Cette situation, maintes fois dénoncée par FO , est le fruit de l’inconséquence politique depuis plus de 30 ans. Il n’y a jamais eu ni consensus, ni constats partagés, ni réel bilan. Encore une fois, nous subissons l’héritage de politiques d’austérité au sein de l’entreprise et du désamour de nos gouvernants pour la filière nucléaire souvent lié à des enjeux politiciens dans le cadre notamment des élections présidentielles. La mesure tristement emblématique de ces politiques est la fermeture de la centrale de Fessenheim, pourtant jugée sûre par l’ASN à l’époque. La conséquence de cette déshérence politique est à présent ostensible, à tel point que les parlementaires se sont saisis du problème au travers de la commission d’enquête sur la souveraineté énergétique du pays. Cette dernière a révélé la pénurie organisée de l’énergie dans notre pays.

 

La conséquence étant l’augmentation hallucinante de son prix de vente sur le marché. Les consommateurs en font le triste constat avec des factures d’énergie qui ont explosé et ne baisseront pas de sitôt. Le tableau ne serait pas complet sans évoquer la situation des salariés du secteur. Ces derniers devront déployer toute leur force de travail, afin de garantir la production face aux besoins énergétiques croissants. Dans un tel contexte de pression, il est à redouter leur exposition à des contraintes excessives ou à de possibles arbitrages incohérents.

 

Le manque d’effectifs et le dévouement sans faille des salariés actuels risquent de déclencher une «épidémie» grandissante de risques psycho-sociaux (burn-out, dépression…), déjà présents au sein de notre entreprise.

 

Face à ce contexte, est-il raisonnable de demander dans l’urgence, voire du jour au lendemain, une hausse de la production de 30 %?Est-ce raisonnable de demander de produire 100 TWh de plus, tout en ignorant les défis technologiques et industriels du nucléaire tels que la crise de la corrosion sous contrainte (CSC), le grand carénage et le lourd programme de maintenance?
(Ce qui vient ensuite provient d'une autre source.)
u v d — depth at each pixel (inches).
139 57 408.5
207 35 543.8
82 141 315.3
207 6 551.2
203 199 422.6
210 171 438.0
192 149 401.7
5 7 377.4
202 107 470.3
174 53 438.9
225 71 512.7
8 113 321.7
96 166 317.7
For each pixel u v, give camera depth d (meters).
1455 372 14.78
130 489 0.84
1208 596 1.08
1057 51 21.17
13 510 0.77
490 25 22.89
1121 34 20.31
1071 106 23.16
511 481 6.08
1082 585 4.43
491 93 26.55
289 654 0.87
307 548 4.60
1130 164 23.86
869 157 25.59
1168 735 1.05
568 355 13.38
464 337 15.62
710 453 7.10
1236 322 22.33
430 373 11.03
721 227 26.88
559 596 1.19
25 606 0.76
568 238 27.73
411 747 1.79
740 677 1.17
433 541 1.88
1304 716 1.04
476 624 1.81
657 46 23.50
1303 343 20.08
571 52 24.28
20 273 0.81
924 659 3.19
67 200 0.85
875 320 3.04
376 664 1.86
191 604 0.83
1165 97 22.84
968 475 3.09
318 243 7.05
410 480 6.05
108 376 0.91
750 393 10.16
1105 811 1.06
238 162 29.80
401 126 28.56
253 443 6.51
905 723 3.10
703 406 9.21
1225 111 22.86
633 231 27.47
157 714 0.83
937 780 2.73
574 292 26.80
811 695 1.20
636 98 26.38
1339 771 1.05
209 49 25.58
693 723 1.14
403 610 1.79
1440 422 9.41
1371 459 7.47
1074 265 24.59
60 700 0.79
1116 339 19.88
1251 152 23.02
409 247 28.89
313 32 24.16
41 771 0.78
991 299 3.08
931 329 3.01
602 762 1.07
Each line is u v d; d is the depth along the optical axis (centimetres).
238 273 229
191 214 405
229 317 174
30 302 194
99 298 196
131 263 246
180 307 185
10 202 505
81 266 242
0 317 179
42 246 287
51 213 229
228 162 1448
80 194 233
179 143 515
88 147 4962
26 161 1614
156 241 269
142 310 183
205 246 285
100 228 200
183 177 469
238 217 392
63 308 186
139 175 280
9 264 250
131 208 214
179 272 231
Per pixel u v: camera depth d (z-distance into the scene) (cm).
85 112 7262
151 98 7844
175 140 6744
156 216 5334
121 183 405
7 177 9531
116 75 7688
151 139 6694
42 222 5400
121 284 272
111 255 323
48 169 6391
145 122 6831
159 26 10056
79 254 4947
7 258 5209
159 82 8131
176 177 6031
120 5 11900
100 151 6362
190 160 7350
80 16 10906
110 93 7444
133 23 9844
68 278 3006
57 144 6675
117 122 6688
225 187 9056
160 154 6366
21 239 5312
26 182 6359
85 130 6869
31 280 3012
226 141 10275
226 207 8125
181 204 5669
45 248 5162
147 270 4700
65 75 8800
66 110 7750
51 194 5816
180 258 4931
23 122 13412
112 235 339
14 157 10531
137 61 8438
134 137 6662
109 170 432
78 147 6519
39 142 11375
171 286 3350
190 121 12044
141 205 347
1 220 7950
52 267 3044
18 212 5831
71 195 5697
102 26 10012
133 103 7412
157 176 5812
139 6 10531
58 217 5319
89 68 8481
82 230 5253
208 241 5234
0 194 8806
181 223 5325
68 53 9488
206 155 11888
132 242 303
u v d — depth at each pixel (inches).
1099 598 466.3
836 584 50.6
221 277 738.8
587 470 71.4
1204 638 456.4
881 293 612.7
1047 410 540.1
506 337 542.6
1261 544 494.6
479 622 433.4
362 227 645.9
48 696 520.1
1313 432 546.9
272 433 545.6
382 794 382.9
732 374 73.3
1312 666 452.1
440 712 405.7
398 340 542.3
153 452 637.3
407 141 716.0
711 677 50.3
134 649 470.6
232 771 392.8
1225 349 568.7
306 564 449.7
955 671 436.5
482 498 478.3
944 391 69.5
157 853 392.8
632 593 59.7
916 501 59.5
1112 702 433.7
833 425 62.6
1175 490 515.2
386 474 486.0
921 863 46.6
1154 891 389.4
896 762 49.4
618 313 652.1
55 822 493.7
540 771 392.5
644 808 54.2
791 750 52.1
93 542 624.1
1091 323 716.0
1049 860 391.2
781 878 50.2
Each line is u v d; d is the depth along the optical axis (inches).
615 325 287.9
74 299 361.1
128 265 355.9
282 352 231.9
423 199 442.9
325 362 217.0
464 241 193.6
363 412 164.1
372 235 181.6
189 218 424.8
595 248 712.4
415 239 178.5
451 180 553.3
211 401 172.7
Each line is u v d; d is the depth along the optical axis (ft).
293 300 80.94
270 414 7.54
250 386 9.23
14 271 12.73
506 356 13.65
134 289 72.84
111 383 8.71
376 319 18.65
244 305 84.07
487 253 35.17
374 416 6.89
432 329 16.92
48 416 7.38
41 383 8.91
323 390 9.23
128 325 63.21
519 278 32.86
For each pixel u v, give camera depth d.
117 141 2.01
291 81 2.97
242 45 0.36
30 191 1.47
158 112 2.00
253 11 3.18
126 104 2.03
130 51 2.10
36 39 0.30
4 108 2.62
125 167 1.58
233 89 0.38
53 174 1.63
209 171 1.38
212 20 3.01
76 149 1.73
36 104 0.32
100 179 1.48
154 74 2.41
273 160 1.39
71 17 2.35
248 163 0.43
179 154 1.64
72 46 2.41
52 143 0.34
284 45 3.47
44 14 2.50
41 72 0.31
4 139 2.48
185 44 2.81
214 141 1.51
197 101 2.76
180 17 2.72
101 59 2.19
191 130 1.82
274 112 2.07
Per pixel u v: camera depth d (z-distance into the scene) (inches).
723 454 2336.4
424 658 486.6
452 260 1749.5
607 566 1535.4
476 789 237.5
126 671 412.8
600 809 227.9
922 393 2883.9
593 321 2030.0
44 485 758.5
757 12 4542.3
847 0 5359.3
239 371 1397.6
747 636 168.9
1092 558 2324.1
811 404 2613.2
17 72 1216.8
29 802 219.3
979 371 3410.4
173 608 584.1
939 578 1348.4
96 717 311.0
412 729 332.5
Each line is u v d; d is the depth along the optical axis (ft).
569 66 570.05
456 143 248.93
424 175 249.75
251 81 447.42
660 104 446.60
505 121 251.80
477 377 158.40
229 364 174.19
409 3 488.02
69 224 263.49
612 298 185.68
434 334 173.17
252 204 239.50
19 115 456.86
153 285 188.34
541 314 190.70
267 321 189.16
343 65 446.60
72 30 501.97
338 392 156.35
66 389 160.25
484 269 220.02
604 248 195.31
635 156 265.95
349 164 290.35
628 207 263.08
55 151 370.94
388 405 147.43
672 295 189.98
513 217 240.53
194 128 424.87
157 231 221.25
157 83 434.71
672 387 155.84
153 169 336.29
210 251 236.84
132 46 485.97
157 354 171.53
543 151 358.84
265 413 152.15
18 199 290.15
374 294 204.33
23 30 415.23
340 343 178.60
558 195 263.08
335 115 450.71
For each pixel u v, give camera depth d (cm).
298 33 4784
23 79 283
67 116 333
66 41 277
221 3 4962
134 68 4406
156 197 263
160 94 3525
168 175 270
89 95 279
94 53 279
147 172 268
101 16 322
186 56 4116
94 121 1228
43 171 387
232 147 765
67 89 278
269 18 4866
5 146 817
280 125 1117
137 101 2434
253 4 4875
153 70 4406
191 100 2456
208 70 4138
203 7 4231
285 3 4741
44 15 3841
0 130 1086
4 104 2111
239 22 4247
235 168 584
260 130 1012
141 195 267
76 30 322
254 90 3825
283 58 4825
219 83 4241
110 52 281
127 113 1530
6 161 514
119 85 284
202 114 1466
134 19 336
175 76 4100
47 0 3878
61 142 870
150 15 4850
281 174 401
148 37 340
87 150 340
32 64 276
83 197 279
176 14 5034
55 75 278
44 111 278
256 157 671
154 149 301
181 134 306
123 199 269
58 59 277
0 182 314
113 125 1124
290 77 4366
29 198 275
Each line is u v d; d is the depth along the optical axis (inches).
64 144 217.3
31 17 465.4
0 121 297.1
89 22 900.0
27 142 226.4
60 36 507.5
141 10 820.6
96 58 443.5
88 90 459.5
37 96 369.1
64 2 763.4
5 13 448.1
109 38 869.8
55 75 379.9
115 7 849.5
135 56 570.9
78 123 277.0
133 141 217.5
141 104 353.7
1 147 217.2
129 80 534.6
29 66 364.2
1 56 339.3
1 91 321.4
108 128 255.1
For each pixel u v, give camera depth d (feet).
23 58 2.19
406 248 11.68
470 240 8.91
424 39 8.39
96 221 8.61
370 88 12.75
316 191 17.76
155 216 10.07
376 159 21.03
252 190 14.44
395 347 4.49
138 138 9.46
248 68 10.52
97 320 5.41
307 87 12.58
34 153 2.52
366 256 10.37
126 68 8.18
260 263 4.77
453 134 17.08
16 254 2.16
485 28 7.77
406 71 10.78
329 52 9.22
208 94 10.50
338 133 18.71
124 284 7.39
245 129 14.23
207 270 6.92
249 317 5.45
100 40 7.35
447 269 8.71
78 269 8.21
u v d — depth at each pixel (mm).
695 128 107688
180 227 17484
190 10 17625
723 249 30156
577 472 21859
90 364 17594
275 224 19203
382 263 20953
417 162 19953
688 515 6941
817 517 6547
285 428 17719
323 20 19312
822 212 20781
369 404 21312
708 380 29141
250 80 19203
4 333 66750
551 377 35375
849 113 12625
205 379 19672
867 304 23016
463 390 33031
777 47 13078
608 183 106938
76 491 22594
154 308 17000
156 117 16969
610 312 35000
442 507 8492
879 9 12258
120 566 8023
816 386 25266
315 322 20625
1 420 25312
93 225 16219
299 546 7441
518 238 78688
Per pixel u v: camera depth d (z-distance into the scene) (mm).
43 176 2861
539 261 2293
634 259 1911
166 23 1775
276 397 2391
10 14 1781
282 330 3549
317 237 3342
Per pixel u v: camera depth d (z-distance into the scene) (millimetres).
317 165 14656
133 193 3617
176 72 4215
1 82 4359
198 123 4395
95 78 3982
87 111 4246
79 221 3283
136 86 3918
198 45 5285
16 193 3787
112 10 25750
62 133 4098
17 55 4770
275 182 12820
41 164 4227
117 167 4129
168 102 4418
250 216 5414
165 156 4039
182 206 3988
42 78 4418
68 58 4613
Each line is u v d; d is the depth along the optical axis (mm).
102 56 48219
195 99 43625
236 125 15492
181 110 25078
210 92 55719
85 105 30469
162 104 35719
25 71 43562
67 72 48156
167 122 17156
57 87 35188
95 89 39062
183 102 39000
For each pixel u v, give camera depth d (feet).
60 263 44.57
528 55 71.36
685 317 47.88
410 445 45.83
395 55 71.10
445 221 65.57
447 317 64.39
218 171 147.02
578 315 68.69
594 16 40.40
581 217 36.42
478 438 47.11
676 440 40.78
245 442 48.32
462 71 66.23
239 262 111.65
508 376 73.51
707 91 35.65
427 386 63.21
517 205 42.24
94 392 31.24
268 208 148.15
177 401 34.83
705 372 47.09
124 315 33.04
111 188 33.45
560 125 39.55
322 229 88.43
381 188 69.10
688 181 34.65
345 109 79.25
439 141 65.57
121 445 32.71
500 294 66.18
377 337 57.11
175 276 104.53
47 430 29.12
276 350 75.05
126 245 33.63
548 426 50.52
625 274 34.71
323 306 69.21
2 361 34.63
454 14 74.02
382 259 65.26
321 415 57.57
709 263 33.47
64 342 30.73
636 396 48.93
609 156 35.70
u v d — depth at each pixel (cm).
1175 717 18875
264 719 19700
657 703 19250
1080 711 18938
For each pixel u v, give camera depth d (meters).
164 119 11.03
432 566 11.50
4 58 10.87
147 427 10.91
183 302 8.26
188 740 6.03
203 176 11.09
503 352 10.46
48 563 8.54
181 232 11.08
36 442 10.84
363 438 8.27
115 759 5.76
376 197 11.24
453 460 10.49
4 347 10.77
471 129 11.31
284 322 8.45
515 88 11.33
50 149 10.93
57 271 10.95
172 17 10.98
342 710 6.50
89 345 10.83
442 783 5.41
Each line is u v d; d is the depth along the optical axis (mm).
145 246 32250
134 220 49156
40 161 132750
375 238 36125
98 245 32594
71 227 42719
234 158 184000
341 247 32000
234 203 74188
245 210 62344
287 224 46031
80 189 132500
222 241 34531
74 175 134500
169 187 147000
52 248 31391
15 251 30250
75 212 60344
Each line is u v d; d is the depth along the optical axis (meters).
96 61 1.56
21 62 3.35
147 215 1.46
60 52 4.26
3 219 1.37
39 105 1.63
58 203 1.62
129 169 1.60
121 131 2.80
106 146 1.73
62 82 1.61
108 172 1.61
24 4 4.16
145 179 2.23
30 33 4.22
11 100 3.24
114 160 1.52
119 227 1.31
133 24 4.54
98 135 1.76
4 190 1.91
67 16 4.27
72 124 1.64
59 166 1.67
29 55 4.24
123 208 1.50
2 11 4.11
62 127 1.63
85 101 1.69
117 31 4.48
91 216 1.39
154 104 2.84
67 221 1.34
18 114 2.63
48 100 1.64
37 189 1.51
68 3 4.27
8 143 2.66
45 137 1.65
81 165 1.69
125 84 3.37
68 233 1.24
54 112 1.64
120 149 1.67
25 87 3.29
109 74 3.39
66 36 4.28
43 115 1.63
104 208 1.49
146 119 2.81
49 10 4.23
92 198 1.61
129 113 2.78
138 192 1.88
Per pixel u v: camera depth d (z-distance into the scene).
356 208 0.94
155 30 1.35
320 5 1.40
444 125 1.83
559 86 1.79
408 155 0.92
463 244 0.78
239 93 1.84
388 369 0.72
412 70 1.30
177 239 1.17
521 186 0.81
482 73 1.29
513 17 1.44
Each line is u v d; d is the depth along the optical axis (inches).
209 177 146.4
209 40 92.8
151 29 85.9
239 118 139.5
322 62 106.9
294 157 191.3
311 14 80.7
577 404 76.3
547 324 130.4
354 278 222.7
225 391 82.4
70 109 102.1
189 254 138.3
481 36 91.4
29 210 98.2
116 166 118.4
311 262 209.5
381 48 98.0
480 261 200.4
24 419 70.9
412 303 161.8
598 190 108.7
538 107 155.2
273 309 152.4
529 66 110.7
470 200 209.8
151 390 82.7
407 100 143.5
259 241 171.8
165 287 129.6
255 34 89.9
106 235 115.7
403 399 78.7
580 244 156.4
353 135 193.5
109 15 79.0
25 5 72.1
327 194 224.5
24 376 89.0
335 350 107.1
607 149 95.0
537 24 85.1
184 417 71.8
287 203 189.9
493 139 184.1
Pour parvenir à satisfaire la demande de la ministre de la Transition Energétique (produire 100 TWh de plus afin d’atteindre 380 TWh à horizon 2030), il faudra réduire les arrêts de tranche de 4 semaines et mettre à l’étude l’augmentation de puissance des réacteurs existants. Et cela ne se fait pas d’un coup de baguette magique, contrairement à ce que peut penser la ministre. Pour rappel, la production nucléaire 2022 est tombée à 279 TWh, soit un résultat de 58 % pour la disponibilité de notre parc. La prévision 2023 de l’entreprise oscille entre 300 et 330 TWh. Elle fait suite au programme de réparations approuvé par l’ASN.
 

Aussi, revenir au niveau de 2019 est-il difficilement envisageable dès 2024, et ce malgré l’immense exploit des salariés en passe de résoudre la crise de la CSC dans un temps encore plus réduit que prévu ?
 

Certes, ils savent relever les défis et sont excellents en période de crise, mais à quel prix…Ainsi conscient du mur qui s’avance, l’autre levier concocté et actionné par le gouvernement est la sobriété énergétique.

 

La sobriété : un leurre politique 

 

Compter sur le levier de la sobriété, comme évoqué dans l’un des scénarii de RTE, qu’elle soit imposée ou souhaitée, est un leurre politique. En effet, la dernière étude IPSOS/EDF révèle que la proportion de climatosceptiques a bondi de 10 points et que 37 % des Français n’adhèrent pas au discours du GIEC (Groupe d’experts intergouvernemental sur l’évolution du climat). Les écogestes s’en ressentent et peinent à se généraliser. Ce dernier bilan vient contrecarrer la thèse soutenue cet hiver sur la responsabilité citoyenne au rendez-vous de l’appel de l’exécutif à moins consommer… Si les Français ont moins consommé, c’est bien en raison de la flambée des factures et d’un hiver plus doux, et non d’un appel à la conscience civique…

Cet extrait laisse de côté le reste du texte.